BEGIN

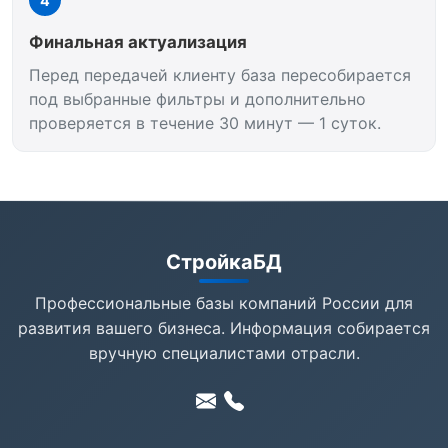
4
Финальная актуализация
Перед передачей клиенту база пересобирается
под выбранные фильтры и дополнительно
проверяется в течение 30 минут — 1 суток.
СтройкаБД
Профессиональные базы компаний России для
развития вашего бизнеса. Информация собирается
вручную специалистами отрасли.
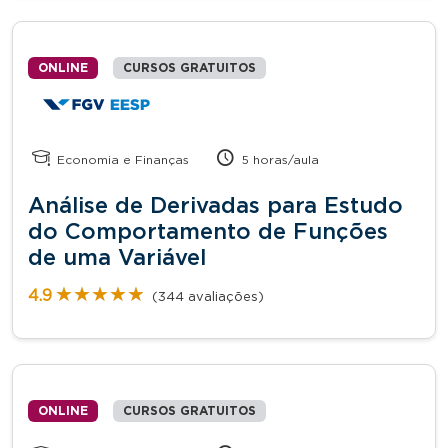
ONLINE
CURSOS GRATUITOS
Economia e Finanças
5 horas/aula
Análise de Derivadas para Estudo
do Comportamento de Funções
de uma Variável
★★★★★
★★★★★
4.9
(344 avaliações)
ONLINE
CURSOS GRATUITOS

END

ASSIGNMENT:
Copy out every line of text read from the records above, keeping each one unchanged and in order, and leave out the picture markers.

EXERCISE SOLUTION:
4
Финальная актуализация
Перед передачей клиенту база пересобирается
под выбранные фильтры и дополнительно
проверяется в течение 30 минут — 1 суток.
СтройкаБД
Профессиональные базы компаний России для
развития вашего бизнеса. Информация собирается
вручную специалистами отрасли.
ONLINE
CURSOS GRATUITOS
Economia e Finanças
5 horas/aula
Análise de Derivadas para Estudo
do Comportamento de Funções
de uma Variável
★★★★★
★★★★★
4.9
(344 avaliações)
ONLINE
CURSOS GRATUITOS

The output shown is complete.